- [Task material]
===

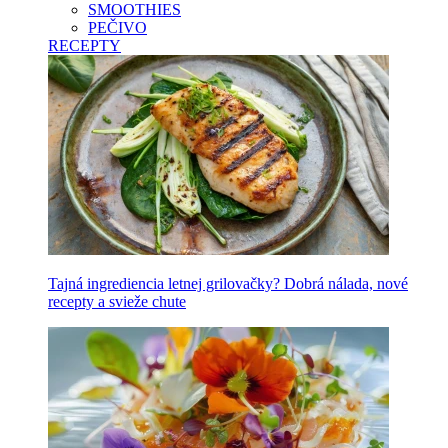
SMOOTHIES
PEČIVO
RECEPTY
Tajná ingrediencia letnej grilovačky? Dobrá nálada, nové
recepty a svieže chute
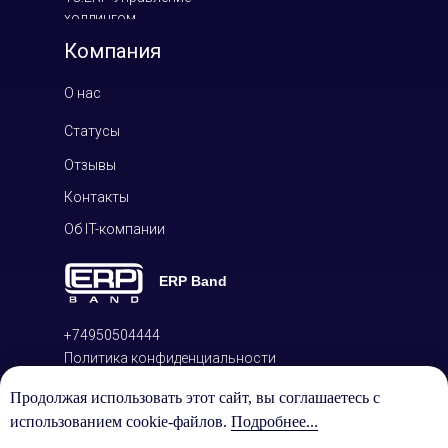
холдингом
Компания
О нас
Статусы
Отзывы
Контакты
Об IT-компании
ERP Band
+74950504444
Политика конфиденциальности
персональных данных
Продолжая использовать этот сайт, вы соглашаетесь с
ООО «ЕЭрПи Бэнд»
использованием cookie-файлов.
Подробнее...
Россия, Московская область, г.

===

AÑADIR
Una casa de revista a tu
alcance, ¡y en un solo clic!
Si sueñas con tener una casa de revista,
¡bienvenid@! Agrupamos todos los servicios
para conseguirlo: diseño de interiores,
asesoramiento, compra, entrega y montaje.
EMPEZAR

===

- [Requirement] Locate every line in the records above that contains the word "casa", and copy each of those lines.

- [Answer space]
Una casa de revista a tu
Si sueñas con tener una casa de revista,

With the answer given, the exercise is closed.